(Stored items from a collection)
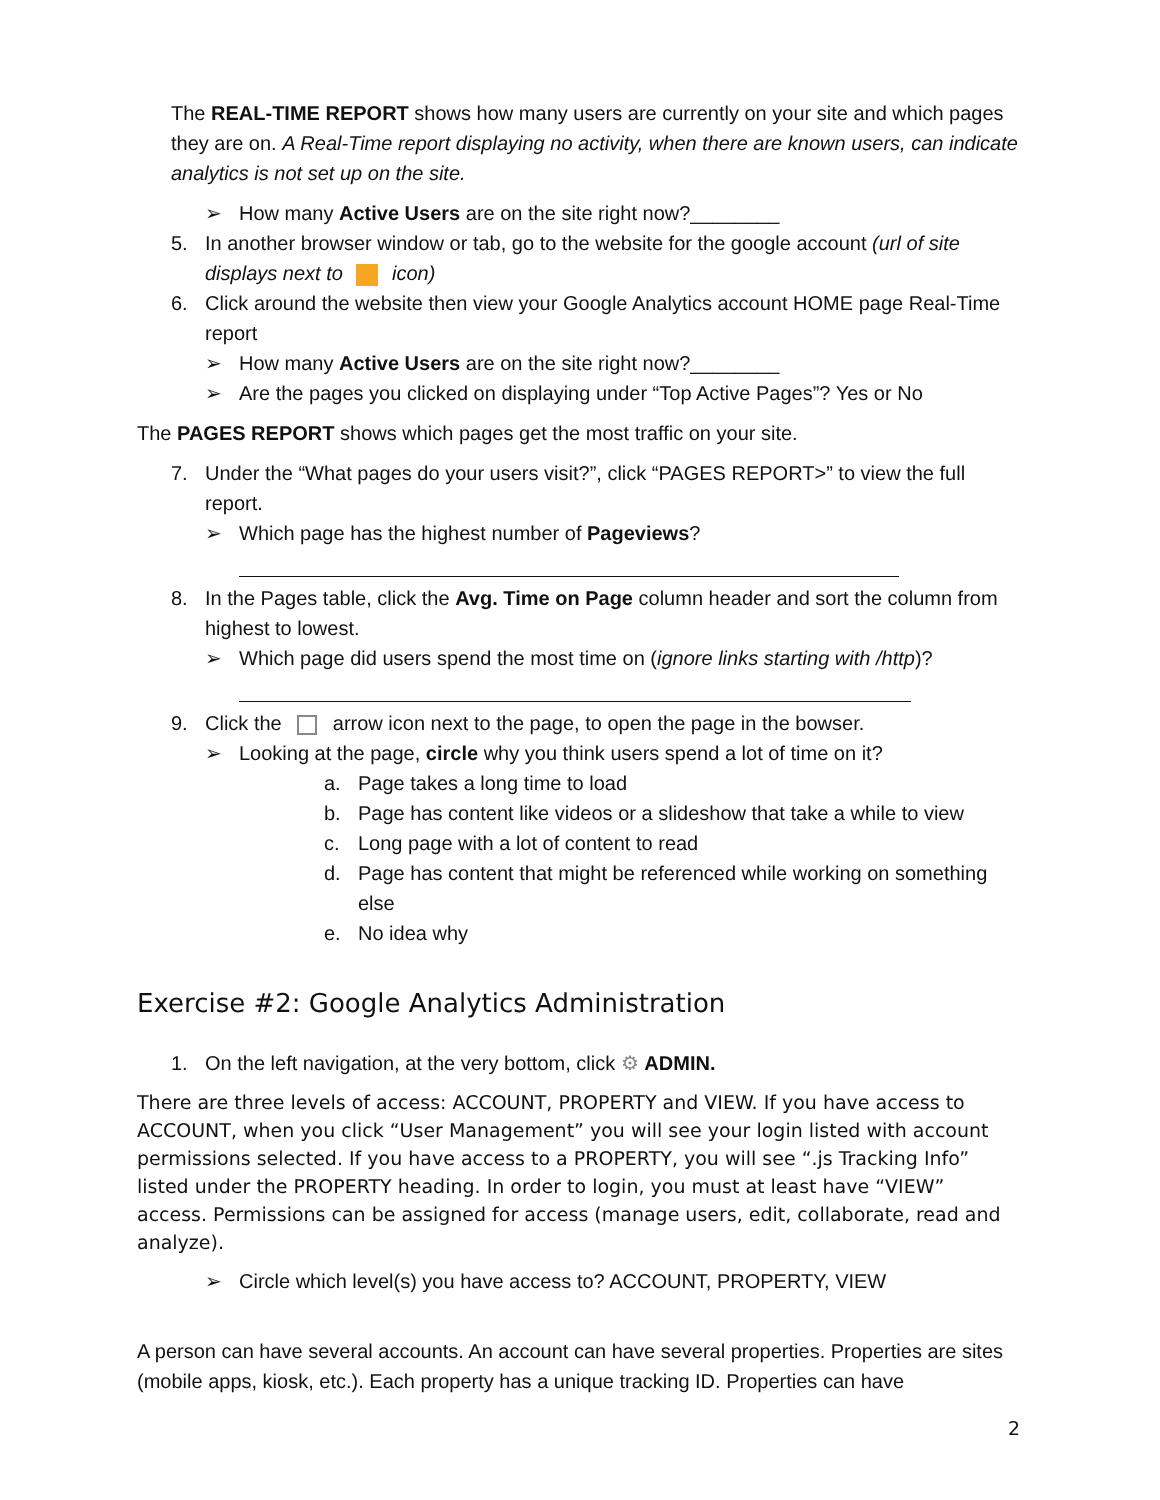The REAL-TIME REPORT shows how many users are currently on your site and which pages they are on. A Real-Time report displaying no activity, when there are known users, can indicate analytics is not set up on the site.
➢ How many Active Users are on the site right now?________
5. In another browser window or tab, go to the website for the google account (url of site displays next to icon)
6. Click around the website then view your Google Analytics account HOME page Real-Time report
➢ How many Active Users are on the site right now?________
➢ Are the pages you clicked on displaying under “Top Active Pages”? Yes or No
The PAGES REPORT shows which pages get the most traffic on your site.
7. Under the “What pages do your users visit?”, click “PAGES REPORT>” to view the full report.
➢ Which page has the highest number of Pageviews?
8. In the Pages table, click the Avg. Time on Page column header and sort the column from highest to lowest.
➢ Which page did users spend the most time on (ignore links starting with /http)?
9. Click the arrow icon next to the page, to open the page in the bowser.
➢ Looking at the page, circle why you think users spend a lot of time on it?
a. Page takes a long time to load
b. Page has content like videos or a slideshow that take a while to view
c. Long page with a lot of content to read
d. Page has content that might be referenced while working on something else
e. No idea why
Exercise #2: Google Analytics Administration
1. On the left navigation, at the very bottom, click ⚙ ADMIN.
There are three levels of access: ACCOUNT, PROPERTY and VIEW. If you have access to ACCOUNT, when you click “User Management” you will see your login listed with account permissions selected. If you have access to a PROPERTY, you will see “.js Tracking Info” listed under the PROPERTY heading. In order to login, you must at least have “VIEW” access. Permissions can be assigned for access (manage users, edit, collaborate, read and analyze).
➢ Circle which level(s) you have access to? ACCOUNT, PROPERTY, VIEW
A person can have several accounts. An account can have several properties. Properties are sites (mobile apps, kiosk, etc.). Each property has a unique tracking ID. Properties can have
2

...

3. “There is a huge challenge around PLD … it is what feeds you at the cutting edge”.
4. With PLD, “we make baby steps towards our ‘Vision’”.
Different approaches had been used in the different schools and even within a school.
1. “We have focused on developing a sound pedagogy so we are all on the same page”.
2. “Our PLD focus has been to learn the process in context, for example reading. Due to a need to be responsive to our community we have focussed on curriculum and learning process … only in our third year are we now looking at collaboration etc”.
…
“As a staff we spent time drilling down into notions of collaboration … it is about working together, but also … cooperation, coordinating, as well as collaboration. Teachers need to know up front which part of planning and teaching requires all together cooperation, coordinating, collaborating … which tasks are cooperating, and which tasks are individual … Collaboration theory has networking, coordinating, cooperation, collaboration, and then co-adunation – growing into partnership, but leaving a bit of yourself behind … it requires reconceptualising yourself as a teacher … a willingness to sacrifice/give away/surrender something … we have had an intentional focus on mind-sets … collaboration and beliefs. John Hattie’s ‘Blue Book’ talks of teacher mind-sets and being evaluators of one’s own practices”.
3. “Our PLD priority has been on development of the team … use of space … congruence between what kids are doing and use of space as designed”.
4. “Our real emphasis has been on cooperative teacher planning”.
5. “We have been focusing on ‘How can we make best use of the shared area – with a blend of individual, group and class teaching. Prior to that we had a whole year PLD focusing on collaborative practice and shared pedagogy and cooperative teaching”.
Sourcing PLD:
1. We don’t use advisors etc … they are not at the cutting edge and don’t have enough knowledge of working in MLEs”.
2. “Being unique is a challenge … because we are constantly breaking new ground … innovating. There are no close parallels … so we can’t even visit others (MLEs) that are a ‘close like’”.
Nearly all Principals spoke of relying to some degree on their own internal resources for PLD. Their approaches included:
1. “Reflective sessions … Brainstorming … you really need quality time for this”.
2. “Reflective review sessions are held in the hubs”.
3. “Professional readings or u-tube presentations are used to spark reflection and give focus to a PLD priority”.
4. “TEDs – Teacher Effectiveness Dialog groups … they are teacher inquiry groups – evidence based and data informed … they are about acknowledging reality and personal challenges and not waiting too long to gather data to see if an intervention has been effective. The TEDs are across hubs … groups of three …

#### WORK ORDER:
Go through the lines above and copy any that contain "highest".

#### FINISHED EXERCISE:
➢ Which page has the highest number of Pageviews?
8. In the Pages table, click the Avg. Time on Page column header and sort the column from highest to lowest.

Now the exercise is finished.